Some studies relied on postoperative CT or MRI to confirm the complete ablation of the tumour and keeping track of healing patterns [25, 69]. We found that only Yano et at. [25] performed postoperative CT, confirming an appropriate resection of the nidus following an arthroscopic ablation. Nonetheless, we did not see any merit in performing a postoperative CT or MRI scan because all of our patients had their preoperative symptoms resolved immediately after surgery. Furthermore, Lanza et al. [35] suggested that postoperative CT or MRI should be performed more as a precaution and that physicians only loosely carried out post-RFA routine follow-up.

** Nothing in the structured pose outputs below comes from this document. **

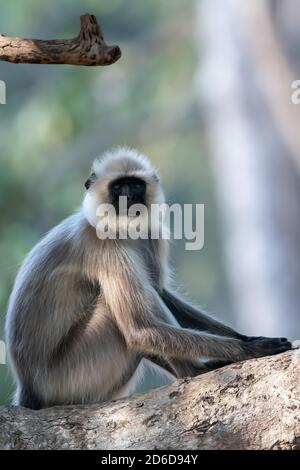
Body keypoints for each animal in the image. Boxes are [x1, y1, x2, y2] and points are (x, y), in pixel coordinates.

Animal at [4, 147, 290, 408]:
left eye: (135, 185)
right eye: (119, 187)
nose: (129, 197)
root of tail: (29, 390)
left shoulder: (152, 233)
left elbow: (159, 292)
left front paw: (245, 338)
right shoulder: (102, 244)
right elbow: (139, 328)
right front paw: (249, 350)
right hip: (71, 377)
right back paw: (194, 372)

There are some other limitations of this report apart its retrospective nature. Due to limited availability of more valued study designs, the published literature about arthroscopic ablation of an elbow OO includes either case series or case reports, which contribute only level 4 and 5 evidence. This suggests that only uncommon and novel cases have been publicised, which may not give an appropriate image of the elbow OO entity. In addition, most RFA studies involve heterogeneous data combinations of extra-articular and intra-articular OOs within different joints and the use of diverse RFA technique modalities. Therefore, there is a need for further multicentre prospective research comparing the results of both treatments exclusively for intra- and juxta-articular OO. We mainly presented short-term results of the arthroscopic ablation. However, long-term study of the arthroscopic ablation effect on the elbow joint stability or the joint cartilage might also be a topic for future investigation.

Conclusions

Due to inconsistent symptoms, in combination with ambiguous radiological reports, timely intra- and juxta-articular OO diagnosis remains a challenge. Arthroscopic ablation and RFA have taken a lead as preferred techniques in treating intra- and juxta-articular OOs. However, the advantages of arthroscopic elbow OO ablation are very clear due to the ability to directly visualise and safely deal with the lesion and the joint’s reactive changes, resulting in higher biopsy rates, no recurrences and better postoperative ROM. Our results are coherent with the published literature proving that arthroscopic ablation is an efficient method with low treatment failure rates and no recurrences in treating intra- and juxta-articular elbow OOs. Still, technique selection should be personalised, taking into account the medical expertise of every institution.